1 Aralık 2010 00:00

Ne yapsan da unutturamazsın


‘38 Dersim katliamını müjdeleyen gazete manşetleri… “...eski Dersim bugün ülkenin en asayişli yeri olmuştur...” ‘İlk kadın pilotumuz’ olmasıyla övünülen Sabiha Gökçen’in görevini layıkıyla yerine getirmenin guruyla verdiği pozlar süslüyor dönemin gazetelerini.
Dersimin kızları geçiyor perdeden; kimi küçük, kimi en fazla on yaşında, ellerini yüzlerini saklamışlar, gözler de şaşkınlık, aç, sefil, perişan. Arkalarında askerler...
“İki Tutam Saç: Dersim’in Kayıp Kızları” filmi Ankara Büyülü Fener Sineması’nda gösterime girdi. İlk seansın izleyicilerinden biri de ben oldum. Kısa bir tarihi bilgi olarak dönemin gazete manşetleri ve fotoğrafları perdeden hızlı bir şekilde aktıktan sonra, karşımıza ablalarını arayan bir aile çıkıyor. Anneleri ölene kadar göğsündeki çıkında saklamış, öldükten sonra çocukları ağlayarak çıkını açıyor; biri sarı, biri siyah iki tutam saç. Kayıp ablalarının saçları; “Annemizden bize kalan emanet. Biz ölürken kime emanet edeceğiz...”

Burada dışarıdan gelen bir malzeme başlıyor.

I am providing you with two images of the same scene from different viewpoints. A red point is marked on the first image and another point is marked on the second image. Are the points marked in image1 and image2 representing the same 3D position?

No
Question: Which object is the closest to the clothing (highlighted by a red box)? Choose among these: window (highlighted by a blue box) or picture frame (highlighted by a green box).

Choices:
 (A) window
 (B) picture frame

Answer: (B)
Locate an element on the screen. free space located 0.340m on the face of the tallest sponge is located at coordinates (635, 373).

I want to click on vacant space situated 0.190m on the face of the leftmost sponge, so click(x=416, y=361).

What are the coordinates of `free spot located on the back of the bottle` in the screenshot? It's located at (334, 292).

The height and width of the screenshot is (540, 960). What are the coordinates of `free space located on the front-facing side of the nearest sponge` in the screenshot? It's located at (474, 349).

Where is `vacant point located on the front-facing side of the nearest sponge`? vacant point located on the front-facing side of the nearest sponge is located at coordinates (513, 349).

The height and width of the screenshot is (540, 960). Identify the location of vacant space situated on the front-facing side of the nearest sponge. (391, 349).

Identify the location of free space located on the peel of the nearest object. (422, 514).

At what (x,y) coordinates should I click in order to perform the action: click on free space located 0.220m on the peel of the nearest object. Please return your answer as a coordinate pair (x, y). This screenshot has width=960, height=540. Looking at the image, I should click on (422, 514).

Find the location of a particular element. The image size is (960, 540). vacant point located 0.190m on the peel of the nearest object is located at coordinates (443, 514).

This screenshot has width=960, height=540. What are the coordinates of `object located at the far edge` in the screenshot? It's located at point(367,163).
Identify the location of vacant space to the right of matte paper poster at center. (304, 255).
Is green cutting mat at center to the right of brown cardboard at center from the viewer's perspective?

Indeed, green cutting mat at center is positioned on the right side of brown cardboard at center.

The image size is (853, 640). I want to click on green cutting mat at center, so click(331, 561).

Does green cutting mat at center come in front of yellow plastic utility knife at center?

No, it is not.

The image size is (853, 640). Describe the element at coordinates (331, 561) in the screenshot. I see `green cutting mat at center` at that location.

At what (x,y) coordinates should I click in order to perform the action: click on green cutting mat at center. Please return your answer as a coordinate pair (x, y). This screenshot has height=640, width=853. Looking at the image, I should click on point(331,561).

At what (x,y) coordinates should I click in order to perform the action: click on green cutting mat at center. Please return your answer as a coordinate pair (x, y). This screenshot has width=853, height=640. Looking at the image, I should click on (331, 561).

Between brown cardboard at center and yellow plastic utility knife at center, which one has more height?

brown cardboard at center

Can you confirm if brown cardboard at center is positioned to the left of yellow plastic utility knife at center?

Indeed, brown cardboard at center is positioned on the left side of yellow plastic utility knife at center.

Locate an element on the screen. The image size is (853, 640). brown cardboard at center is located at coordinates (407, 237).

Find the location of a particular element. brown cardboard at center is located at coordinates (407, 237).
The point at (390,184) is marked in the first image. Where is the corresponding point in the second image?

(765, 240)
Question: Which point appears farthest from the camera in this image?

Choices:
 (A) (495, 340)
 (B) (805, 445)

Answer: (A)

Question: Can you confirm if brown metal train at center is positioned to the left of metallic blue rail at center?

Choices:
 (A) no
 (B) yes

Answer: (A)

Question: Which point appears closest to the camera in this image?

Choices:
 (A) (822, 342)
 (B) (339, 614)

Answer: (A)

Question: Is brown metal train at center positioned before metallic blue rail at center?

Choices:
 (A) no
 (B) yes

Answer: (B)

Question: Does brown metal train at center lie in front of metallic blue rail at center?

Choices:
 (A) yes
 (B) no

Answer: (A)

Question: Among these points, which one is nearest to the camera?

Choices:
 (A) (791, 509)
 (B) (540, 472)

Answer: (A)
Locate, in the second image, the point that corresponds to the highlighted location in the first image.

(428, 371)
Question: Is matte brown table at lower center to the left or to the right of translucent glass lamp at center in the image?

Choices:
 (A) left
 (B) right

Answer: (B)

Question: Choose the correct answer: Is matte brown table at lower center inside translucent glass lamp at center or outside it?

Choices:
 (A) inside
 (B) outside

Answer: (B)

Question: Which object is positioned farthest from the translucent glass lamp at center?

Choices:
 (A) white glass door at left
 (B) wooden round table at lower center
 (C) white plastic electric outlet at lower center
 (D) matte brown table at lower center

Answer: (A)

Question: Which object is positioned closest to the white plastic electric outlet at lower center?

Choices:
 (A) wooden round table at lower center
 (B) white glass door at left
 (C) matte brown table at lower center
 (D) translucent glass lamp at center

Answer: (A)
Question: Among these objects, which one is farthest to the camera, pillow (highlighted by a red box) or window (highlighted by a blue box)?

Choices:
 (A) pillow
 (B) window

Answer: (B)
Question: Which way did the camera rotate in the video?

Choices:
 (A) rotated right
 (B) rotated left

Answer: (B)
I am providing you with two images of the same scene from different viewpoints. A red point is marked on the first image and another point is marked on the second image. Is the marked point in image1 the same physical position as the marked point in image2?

Sırayla Fatma ve Huriye teyze çıkıyor karşımıza, yıllardır susuz kalmış, yüzeyinde çatlamayan hiçbir yeri kalmamış toprak gibi yüzler. Gözleri bütün bir tarihi anlatıyor insana; acıyı, kini, boynu büküklüğü, direnmeyi...
Anlatıyorlar; “Beni aldılar, ilk önce saçlarımı tıraş ettiler, iyice bir yıkadılar, sonra bir kağıt üstüne bastırıp ayaklarımı çevresinden çizdiler. Ben bilmiyorum, anlamıyorum. Türkçe bilmiyorum, çocuğum.” Ayak ölçüleri alınıyor, giydiriliyor ve ailelerini kaybetmiş veya aileleri bulunamayan kızlar, çeşitli illerdeki subaylara veriliyor. Onlar yaşadıklarını anlatırken, o gözlerin, yüzlerin, o ağızların anlattığı her bir acının karşısında nutkun tutuluyor, silmeye yetişemediğin gözyaşların sicim gibi iniyor. Fatma teyze evine verildiği asker tarafından eş alınıyor, ondan ayrılıyor, başka biri çıkıyor karşısına onunla evleniyor, kimdir nedir hiçbir zaman söylemiyor. Fakat zamanla çocuklarının ‘bizim dayımız, teyzemiz yok mu’ baskılarıyla hatırında kalan “Ovacık” lafı ediyor, bunun üzerine Ovacık’a geliniyor. Bir kahvede durum anlatılıyor, yılların ortak acısı kayıplar... Kahvedekiler “belki bizim kaybımızdır” diye dışarı çıkıyorlar, zamanla erkek kardeş bulunuyor. “Abla ben Aleviyim...” İlk sözü bu oluyor erkek kardeşin. “Eh o zaman ben de Aleviyim” diyor Fatma Teyze; “Zaten namaz kılmıyordum, ondan sonra da hiç namaz kılmadım onların yanında...” Fatma teyzenin sözleri acıların ve Dersim katliamının, kimlik üzerinde ne kadar “başarı” sağladığının da göstergesi oluyor. Ama ne yapılırsa yapılsın asırlar geçse de insanın özünden, kimliğinden koparılamayacağını da.
Huriye teyze verildiği yüzbaşının evinde yaşadıklarını anlatırken, gözlerindeki acıyı ondan alıp bir an “O” oluyorsun. “Hanım evindeki askere bağırırdı ‘bulaşıklarımızı o Kürt kızının bulaşıklarıyla yıkamayasın sakın’, yalvardım Hızır’a, ölmek istedim, ne olur al canımı...” Türkiye Cumhuriyeti Devletinin, bugüne kadar reddettiği Kürt Alevileri, Aleviler ve Kürtler üzerindeki imha ve inkar politikaları bütün canlılığıyla karşımızda duruyor.
Ankaralılara, özellikle gençliğe buradan bir çağrı yapmayı gerekli görüyorum. ‘Tarihini bilmeyen geleceğini bilemez’, mutlak ama mutlak bu kısa belgeseli herkes izlemeli. İyi seyirler.